Pero no voy a tocar el timbre. No quiero verlo. No voy a tocar el timbre.

¡Por fin una decisión firme! ¡La decisión que abriría las puertas a una vida plena y útil de decisiones firmes! ¡Volvió por el camino! ¡Volvió al centro! ¡Subió al hotel! ¡Hizo las maletas! ¡Tomó un taxi! ¡Un avión! ¡Dijo a Tom que desapareciera! ¡Vivió triunfalmente! ¡Murió feliz!

Tocó el timbre.

Oyó el campanilleo familiar en el salón, sones que siempre le habían parecido un nombre chino: Ching-Chong. Silencio. No hubo respuesta. Pasó el peso del cuerpo de un pie a otro; de pronto necesitaba orinar.

No hay nadie en casa —pensó, aliviada—. Ahora me puedo marchar.

Pero volvió a tocar: Chin-Chong. No hubo respuesta. Pensó en el encantador poemita de Ben y trató de recordar exactamente cuándo, cómo había confesado su autoría, y por qué, por un breve instante, lo había asociado a su primer período menstrual. ¿Acaso había tenido la primera regla a los once años? No, sin duda, aunque a mediados de invierno habían comenzado a crecerle dolorosamente los pechos. ¿Por qué…? Entonces, intrusa, surgió la imagen mental de miles de grajos en los cables telefónicos y los tejados, todos parloteando bajo el blanco cielo de primavera.

Ahora me marcharé. Ya he llamado dos veces; es suficiente.

Pero llamó otra vez.

¡Chin-Chong!

Entonces oyó que alguien se acercaba y el ruido era exactamente el que había imaginado: el cansado susurro de viejas zapatillas. Miró a su alrededor, aterrorizada, y estuvo a punto de salir disparada. ¿Podría bajar por el camino de cemento y doblar la esquina dejando pensar a su padre que había sido sólo una travesura de chicos? Eh, señor, ¿tiene Tío Pepe en botella…?

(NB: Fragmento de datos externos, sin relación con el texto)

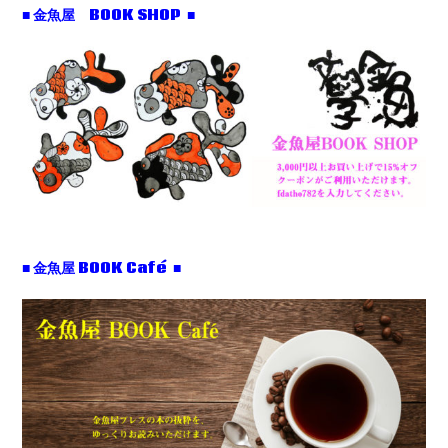
■ 金魚屋 BOOK SHOP ■
■ 金魚屋 BOOK Café ■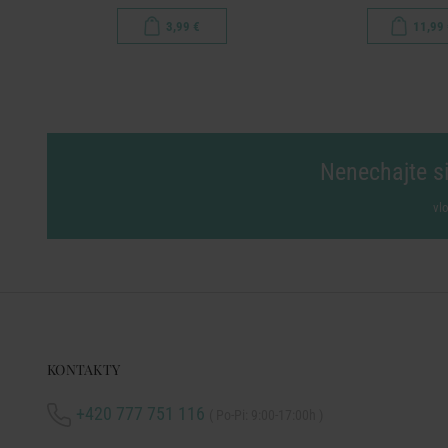
3,99 €
11,99 
Nenechajte si
vl
KONTAKTY
+420 777 751 116
( Po-Pi: 9:00-17:00h )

Dejó escapar el aliento con brusquedad y tuvo que tragar saliva. Porque lo que estaba a punto de brotar fue una risa de alivio. No era su padre, por cierto. De pie en el umbral, mirándola, había una mujer que ya se acercaba a los ochenta años. Tenía pelo largo y hermoso, casi completamente blanco, pero con vetas de oro purísimo. Tras los anteojos sin montura se veían ojos tan azules como el agua de los fiordos que, probablemente, habían despedido a sus antepasados. Llevaba un vestido de seda purpúrea, raído, pero aún digno. Su rostro arrugado era bondadoso.

—¿Sí, señorita?

—Disculpe —dijo Beverly. La necesidad de reír había pasado en un instante. Notó que la anciana lucia un camafeo en la garganta. Debía de ser marfil auténtico rodeado por una banda de oro tan fino que resultaba casi invisible—. Creo que me he equivocado de timbre. —O lo pulsé mal a propósito, susurró su mente—. Buscaba el apartamento de Marsh.